Some reportedly accepted the deals without legal representation. The county would not tell the Los Angeles Times how many defendants were offered public defenders.

If someone is charged as a juvenile with drug trafficking in Arizona, he or she often receives probation.

Prior to the launch of Operation Immediate Consequences, youths caught carrying drugs over the border would be sent back, after the government confiscated their contraband. That’s still the case in other Arizona counties, according to the article, because they don’t have the resources to house or prosecute the children.

If there aren’t any legal consequences, the youths often repeat the crime, says Brian McIntyre, the Cochise County attorney. The county also hopes it will remove an incentive for drug cartels to exploit children as their drug mules.

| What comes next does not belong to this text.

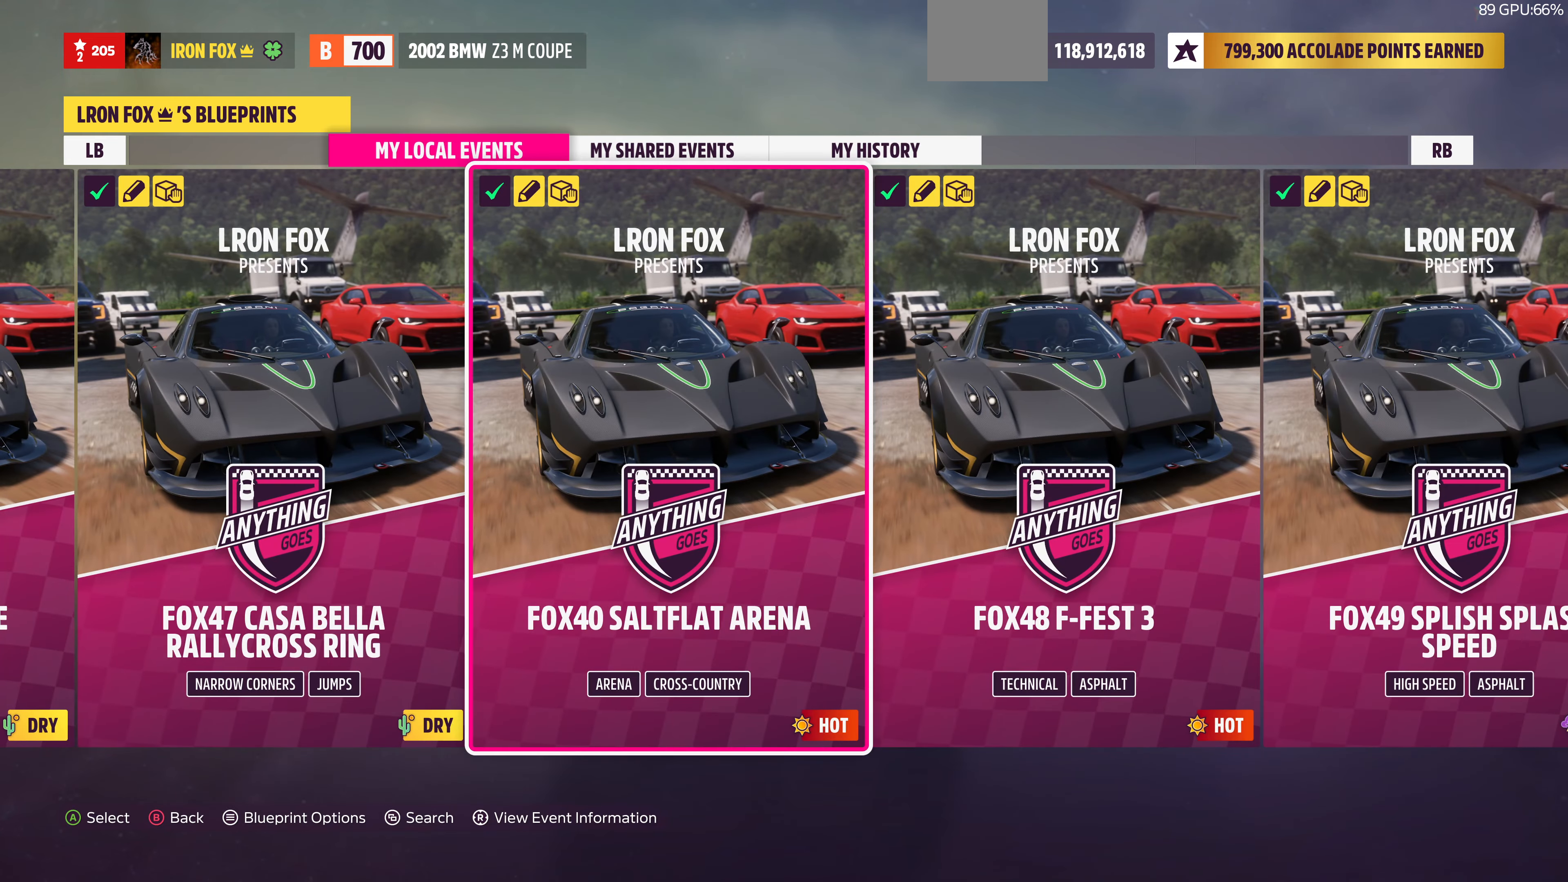
{"buttons": [], "left_stick": "center", "right_stick": "center", "events": []}
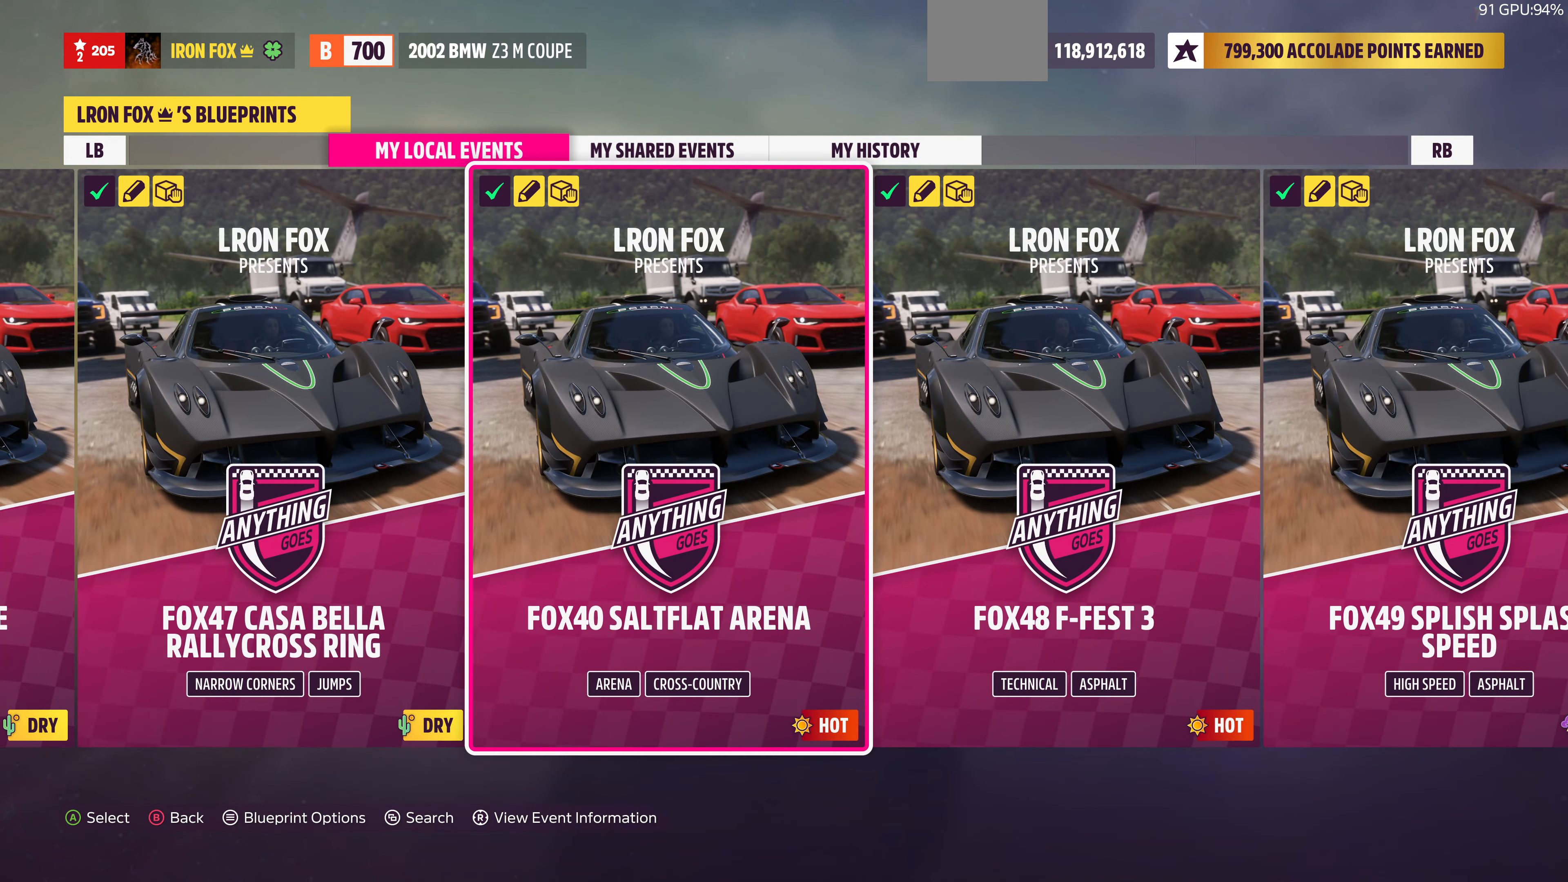
{"buttons": [], "left_stick": "center", "right_stick": "center", "events": [[367, "DPAD_LEFT", "down"], [500, "DPAD_LEFT", "up"]]}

One defendant cited by the Times was arrested and charged as an adult when he was 16. He does have an attorney, Xochitl Orozco, who is trying to get the case moved to juvenile court. The youth, who according to the article dropped out of school in junior high, earned $47 a week working in a Mexico factory. He reportedly admitted to climbing a border wall near Douglas, Arizona, and on the United States side picked up two burlap bags of marijuana, which he was supposed to deliver to a waiting car in exchange for $400.

In arguments to the court, Orozco noted that the teen’s brain is not yet fully developed, and a promise of $400, when you you earn less than that in a month, would be hard to process for many teenagers.

“They are taking this boy, treating him as an adult, having him sign papers without a lawyer present when he is an underage, unsophisticated Mexican citizen,” she said in court.